Liberal Leader Justin Trudeau was quick to denounce Harper's association with Ford, whose re-election bid last year was derailed by abdominal cancer.

"Stephen Harper should be embarrassed that he's having to count on the support of Rob Ford for his re-election," Trudeau said in Montreal on Thursday.

"What bothers me most is the misogyny: The Ford brothers should have no place on a national campaign stage, much less hosting a prime minister at an event this weekend."

Harper, who has expressed strident anti-drug views — including that marijuana is "infinitely worse" than tobacco — has simply said the Fords have been long-time Conservative supporters and that he welcomes their support.

Asked about it again on Thursday, the Conservative party leader referred only to the Fords as "those individuals" and added the Conservative party was putting on Saturday's rally aimed at bringing together Canadians "who want to fight for an agenda of low taxes and balanced budgets."

The account of the ruckus between Ford and his wife, Renata, comes in the form of an excerpt from a new book written by the ex-mayor's former chief of staff Mark Towhey.

Ford, now a city councillor who appears to have cleaned up his act, refused to weigh in on Thursday.

"I don't comment on what people write or have written about me, and I wish them all the best," Ford told The Canadian Press.

The excerpt, published in Maclean's magazine, paints an ugly picture of an out-of-control man who, at the time, was yet to garner international infamy for his obscene drug and alcohol-fuelled rants and a video that showed him smoking what appeared to be crack cocaine.

Ford, a father of two young children, and his brother Doug, however, would spend much of the following year in the throes of outward denial, castigating the media for spreading lies about his substance abuse and claiming he had never smoked crack.

The published excerpt is Towhey's account of a phone call he received early one morning in June 2012. On the other end, the book says, was a raging, agitated mayor who told Towhey he had been having an argument with his wife, whose speech is slurred and who can be heard by turns screaming and pleading with her husband.

"Rob sounds like he's out of control," Towhey writes in the book, "Mayor Rob Ford: Uncontrollable: How I Tried to Help the World’s Most Notorious Mayor."
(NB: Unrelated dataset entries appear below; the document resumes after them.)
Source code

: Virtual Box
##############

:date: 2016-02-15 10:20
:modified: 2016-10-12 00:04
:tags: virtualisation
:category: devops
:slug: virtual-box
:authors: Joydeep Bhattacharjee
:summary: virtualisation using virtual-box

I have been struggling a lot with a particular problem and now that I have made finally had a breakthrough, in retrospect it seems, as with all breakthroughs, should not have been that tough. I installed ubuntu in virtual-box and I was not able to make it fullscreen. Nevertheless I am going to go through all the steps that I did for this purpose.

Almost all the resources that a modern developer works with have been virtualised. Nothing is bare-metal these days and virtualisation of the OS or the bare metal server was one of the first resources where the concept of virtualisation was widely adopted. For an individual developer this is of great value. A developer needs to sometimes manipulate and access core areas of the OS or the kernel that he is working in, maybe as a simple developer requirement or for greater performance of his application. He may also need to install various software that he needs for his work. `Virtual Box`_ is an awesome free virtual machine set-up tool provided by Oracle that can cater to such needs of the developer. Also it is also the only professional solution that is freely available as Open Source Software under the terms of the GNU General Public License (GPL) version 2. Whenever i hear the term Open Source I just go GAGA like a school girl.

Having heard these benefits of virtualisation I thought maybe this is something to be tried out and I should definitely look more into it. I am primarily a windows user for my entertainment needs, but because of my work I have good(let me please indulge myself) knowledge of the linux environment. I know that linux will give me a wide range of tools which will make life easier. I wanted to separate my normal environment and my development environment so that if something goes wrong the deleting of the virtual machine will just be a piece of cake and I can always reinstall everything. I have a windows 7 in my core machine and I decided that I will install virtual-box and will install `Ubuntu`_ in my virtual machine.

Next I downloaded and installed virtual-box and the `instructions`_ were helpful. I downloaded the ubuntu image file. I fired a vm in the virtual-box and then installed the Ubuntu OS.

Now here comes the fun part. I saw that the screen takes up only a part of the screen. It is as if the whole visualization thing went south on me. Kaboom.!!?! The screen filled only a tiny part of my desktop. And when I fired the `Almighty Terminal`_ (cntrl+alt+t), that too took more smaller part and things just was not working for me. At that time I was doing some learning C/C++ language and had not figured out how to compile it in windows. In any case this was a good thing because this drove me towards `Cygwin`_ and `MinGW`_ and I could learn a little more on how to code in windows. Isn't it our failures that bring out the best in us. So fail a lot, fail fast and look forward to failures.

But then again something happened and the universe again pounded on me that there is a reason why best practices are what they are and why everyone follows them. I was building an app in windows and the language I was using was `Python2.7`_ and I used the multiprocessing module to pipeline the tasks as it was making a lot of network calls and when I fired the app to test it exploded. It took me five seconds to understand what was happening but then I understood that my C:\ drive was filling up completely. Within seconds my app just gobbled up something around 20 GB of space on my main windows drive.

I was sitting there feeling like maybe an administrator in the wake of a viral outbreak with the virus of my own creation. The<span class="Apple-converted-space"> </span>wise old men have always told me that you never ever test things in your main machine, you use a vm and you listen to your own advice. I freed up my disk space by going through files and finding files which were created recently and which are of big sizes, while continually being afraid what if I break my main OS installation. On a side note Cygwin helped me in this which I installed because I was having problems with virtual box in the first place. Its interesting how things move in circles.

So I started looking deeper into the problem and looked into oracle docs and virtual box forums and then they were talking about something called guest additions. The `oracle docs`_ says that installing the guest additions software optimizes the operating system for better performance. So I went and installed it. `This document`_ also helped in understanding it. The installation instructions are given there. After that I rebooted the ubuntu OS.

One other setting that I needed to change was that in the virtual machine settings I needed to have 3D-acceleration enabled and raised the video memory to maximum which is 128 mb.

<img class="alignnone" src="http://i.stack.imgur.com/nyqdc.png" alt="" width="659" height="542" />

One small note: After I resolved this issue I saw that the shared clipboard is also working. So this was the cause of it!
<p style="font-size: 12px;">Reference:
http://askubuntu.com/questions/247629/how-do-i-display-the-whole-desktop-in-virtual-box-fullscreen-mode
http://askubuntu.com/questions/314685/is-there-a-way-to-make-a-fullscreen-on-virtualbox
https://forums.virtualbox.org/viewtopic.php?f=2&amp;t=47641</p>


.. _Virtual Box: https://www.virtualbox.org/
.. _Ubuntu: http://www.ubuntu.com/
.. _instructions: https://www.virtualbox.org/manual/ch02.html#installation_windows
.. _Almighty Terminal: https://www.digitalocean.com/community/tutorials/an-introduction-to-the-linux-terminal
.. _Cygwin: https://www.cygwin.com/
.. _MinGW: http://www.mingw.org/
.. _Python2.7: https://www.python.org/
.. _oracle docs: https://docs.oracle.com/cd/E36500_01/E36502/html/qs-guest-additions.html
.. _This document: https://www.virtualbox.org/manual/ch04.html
"Both of them spit a string of curses at one another. I can't hear it all, but it doesn't sound good."

Some of the language both the mayor and his wife use was deemed inappropriate for Maclean's, which would not reprint it.

For an hour and 40 minutes as he listens and tries to calm Ford, according to the excerpt, Towhey agonizes over whether to dial 911 and have police intervene.

"I swear to God I'm going to kill this woman, brother," Towhey reports Ford as saying at one point. "She just took my gun upstairs."

At another point, it says their daughter Stephanie is roused by the commotion and Ford sends her back to bed.

Renata Ford remained largely invisible throughout Ford's scandal-plagued tenure, appearing once by his side in November 2013 when he apologized for an earlier rant in which he alluded to their marital sex life. She could not immediately be reached for comment.

Towhey referred requests for an interview to his publisher, who said there would be no immediate comment.

The book is set for publication Nov. 10.